Ticket/Schedule System Process are not well defined and those that are not followed
- SPH: Critical path issues in ticket system put us at risk and we got lucky
- Lots of tickets waiting for clarification or analysis until last month of 10 month release cycle. We got lucky here for the most part. At least one bug just coulnd't be fixed because of lack of time to solve the problem.
- Lot's of work for SPH and JJKP tracked outside of ticket system. The result is that P2 items in those lists get attention before P1 release items.
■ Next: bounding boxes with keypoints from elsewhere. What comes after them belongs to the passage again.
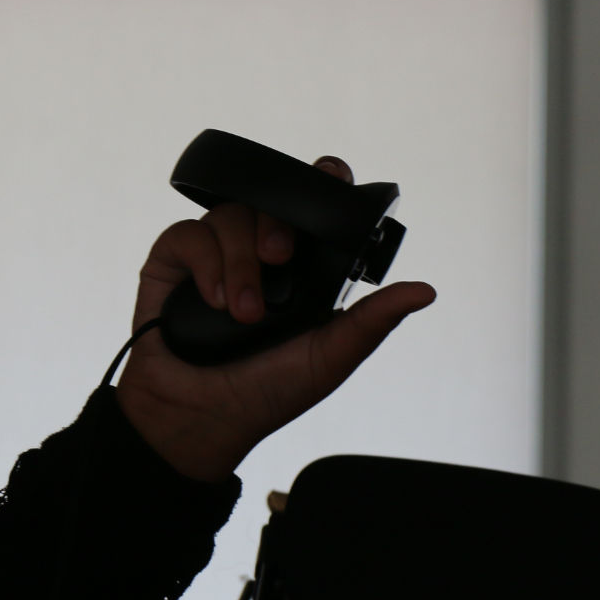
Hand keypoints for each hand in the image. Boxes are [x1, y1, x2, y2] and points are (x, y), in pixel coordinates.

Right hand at [115, 155, 436, 481]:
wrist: (201, 419)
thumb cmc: (266, 394)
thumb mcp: (329, 359)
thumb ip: (373, 322)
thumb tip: (426, 291)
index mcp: (301, 268)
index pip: (313, 207)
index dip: (322, 184)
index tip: (332, 180)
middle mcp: (259, 252)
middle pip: (271, 199)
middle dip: (279, 221)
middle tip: (279, 257)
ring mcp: (216, 254)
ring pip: (231, 214)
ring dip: (240, 261)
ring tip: (243, 313)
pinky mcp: (174, 261)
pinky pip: (189, 233)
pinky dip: (206, 263)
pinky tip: (214, 301)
For example, we sent a lot of time on SBIR support, but didn't start reviewing end user docs until 3 days before scheduled app freeze even though over half the doc was ready weeks before.
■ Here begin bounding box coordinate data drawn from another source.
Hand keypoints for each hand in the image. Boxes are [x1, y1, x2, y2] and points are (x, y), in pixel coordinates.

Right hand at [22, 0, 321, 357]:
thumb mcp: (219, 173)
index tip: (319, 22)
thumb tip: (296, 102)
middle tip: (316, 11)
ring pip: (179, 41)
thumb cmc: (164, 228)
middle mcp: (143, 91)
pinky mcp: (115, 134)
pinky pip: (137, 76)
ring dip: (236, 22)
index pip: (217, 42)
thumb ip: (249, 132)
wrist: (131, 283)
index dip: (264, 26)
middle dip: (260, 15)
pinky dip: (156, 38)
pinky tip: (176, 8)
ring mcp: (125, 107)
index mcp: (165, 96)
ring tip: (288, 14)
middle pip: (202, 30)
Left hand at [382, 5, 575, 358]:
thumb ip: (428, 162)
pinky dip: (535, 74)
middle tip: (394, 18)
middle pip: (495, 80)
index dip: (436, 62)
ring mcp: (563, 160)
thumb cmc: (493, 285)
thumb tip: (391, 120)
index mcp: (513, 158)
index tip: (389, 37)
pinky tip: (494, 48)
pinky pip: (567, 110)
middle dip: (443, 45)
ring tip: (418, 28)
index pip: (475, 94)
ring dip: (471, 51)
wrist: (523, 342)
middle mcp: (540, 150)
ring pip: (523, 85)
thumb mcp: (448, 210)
- DJC/SPH: Some ticket quality problems happen too often.
- When submitting a bug, include scripts or detailed list of procedures, and error messages.
- When partially closing issues: Be sure to include text explaining the current status of the issue so that when a developer returns to it, it is clear where things were left. (See for example GMT-2686. I should have noted where things were left, but didn't.)
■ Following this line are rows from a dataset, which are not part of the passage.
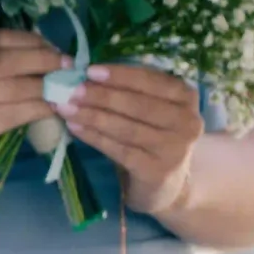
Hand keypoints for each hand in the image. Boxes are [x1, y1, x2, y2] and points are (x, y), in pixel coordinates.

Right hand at [0, 29, 68, 183]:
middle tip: (69, 67)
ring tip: (65, 89)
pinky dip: (37, 109)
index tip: (56, 48)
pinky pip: (10, 115)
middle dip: (43, 61)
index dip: (31, 41)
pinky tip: (52, 109)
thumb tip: (49, 50)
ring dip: (44, 87)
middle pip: (5, 62)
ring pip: (11, 88)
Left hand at [59, 63, 205, 215]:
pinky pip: (119, 149)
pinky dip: (94, 137)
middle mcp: (187, 121)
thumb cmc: (154, 135)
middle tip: (71, 90)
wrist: (168, 183)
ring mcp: (174, 147)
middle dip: (101, 96)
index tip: (90, 70)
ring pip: (126, 127)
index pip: (152, 81)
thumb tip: (90, 75)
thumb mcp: (155, 108)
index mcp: (187, 97)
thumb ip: (133, 91)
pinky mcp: (156, 170)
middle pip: (138, 104)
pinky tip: (75, 128)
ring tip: (66, 107)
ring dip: (92, 116)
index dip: (120, 76)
- f you have a script that shows the issue, always include it even if it seems trivial.
- Avoid "whack a mole" issues, where the developer will fix the presented issue only to see it reopened with a description of "this one is just like the original issue." Reopening once is okay, but if the issue shows signs of being systemic, then change the description to clue the developer in that it is likely systemic, or open a new issue.
- SPH: Ticket system has so many trivial tickets, important issues get lost in the weeds. Need a process to streamline ticket system (keep a clean backlog related to goals), define what is and is not a ticket, and how the backlog is a streamlined list of necessary work. CCB potentially wastes valuable senior team member time reviewing trivial items, early ideas/suggestions.
- JJKP: Some Visual Freeze things don't actually need to be in visual freeze.
- Updating destination addresses in GMAT.ini
- Updating TestComplete link tests in GMAT.ini
- Note that if new buttons/links need to be added, these do become Viz Freeze items.
- Branching strategy improvement to avoid commit issues for people working on other releases
- SPH: Leverage code from heritage systems
- SPH: Consider using more third party libraries like SPICE or Asset Importer to avoid duplication of solved problems
- SPH: Be better at directly responding to GSFC flight projects.. help missions.
- JJKP: Do better at PR, outreach, etc.
- Better outreach of current activities (blog posts, announcements, etc.)
- Presenting at conferences, post sessions, etc.
- Swag: coffee mugs, T-shirts, etc.
- Outreach to universities, organizations, centers
- Colloquia, seminars, talks
- Outreach to HQ/missions
- SPH: Spreading ourselves too thin. Don't do more projects and improvements than we can do well.